Swarm Artificial Intelligence – Short Presentation
Short presentation explaining swarm artificial intelligence and its applications in drone swarms and robotics.
WatchOverview
This presentation is about a form of artificial intelligence inspired by swarm intelligence in biological systems.
This is the short version of the presentation (approximately 40 minutes). A full version is also available (approximately 90 minutes):
Swarm Artificial Intelligence (full version)
For best viewing of the computer simulations, use a large screen such as a laptop or tablet.
Different Language Versions
The narration is generated by an AI system trained on my voice, which also translates the speech into other languages.

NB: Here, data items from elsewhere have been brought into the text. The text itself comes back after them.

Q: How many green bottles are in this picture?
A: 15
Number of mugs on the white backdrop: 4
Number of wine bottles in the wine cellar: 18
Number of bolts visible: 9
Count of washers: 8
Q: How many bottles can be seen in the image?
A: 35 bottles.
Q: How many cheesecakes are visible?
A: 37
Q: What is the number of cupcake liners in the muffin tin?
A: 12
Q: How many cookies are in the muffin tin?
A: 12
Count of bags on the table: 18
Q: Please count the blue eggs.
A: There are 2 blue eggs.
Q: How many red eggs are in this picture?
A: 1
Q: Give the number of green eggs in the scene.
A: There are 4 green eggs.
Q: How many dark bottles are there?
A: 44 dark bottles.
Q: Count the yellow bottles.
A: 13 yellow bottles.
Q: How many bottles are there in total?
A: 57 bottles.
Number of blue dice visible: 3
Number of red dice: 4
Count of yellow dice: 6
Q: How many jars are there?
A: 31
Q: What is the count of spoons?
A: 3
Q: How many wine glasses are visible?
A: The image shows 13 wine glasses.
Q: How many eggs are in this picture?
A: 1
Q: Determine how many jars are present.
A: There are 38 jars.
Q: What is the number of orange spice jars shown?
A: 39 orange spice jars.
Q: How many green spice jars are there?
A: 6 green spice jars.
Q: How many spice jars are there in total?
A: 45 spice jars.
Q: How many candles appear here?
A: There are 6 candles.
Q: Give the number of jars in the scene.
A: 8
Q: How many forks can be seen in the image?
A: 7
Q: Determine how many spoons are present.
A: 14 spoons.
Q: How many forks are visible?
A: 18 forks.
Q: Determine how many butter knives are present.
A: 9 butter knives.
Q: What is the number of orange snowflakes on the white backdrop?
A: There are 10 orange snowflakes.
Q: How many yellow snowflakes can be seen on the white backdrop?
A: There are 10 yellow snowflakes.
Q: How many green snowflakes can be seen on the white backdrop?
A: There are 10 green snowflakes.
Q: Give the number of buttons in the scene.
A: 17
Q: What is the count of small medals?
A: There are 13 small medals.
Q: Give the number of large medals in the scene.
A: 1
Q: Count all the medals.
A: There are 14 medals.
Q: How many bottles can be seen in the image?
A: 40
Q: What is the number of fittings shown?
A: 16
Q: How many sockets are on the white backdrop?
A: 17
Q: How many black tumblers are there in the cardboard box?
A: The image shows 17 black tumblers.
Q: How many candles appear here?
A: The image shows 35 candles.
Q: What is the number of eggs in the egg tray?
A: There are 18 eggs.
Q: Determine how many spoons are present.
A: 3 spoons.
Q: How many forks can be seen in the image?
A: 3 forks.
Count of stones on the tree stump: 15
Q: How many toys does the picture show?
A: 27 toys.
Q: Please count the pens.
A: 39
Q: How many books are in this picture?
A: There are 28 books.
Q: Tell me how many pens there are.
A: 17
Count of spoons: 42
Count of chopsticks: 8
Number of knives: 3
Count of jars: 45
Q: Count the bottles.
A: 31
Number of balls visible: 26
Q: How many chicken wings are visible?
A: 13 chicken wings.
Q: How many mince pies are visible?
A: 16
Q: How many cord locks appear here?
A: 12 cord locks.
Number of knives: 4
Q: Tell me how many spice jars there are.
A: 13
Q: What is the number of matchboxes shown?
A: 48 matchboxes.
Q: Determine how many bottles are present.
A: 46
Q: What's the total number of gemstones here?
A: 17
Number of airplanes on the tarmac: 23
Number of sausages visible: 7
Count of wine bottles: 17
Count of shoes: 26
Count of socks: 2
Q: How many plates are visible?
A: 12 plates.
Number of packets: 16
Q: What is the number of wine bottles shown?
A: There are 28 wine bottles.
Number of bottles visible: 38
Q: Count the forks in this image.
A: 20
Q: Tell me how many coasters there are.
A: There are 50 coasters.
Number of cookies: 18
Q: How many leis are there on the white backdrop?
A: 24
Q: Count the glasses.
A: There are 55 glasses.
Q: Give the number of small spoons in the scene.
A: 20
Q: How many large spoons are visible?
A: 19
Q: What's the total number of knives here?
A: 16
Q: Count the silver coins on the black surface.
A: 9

This AI produces a good likeness of my voice in English, but the similarity is less good in some other languages.
Different languages for the narration and text can be selected using the dropdown language selector at the top of the page.
Contents
This version has five parts:
- What is swarm intelligence?
- Why is this important for robotics and drones?
- Creating artificial swarm intelligence
- Simulation examples of swarm AI
- Summary and conclusions
Swarm AI
This is the name I have given to the AI technology I have developed, which has applications in robotic systems and drone swarm warfare.
This type of AI is inspired by a different branch of the tree of life from that of humans. Its key principle is cooperation between many simple agents, rather than a single complex system. I will explain how correctly designed simple systems can produce complex collective behaviour. This effect is both surprising and powerful.
One important point is that this AI does not simply copy natural swarming behaviour. It develops its own group tactics to achieve its goals. In some situations it forms a tightly coordinated swarm, but in others it becomes highly dispersed, depending on the objective and constraints.
Computer Simulations
These include a grid search task, a dynamic communications repeater chain, and several autonomous swarm attacks.
The attack scenarios include a prolonged attack against a point target, a distributed thermobaric attack over a wider area, and an attack against multiple moving ground targets. In all simulations, the objectives are successfully achieved, and all targets are destroyed.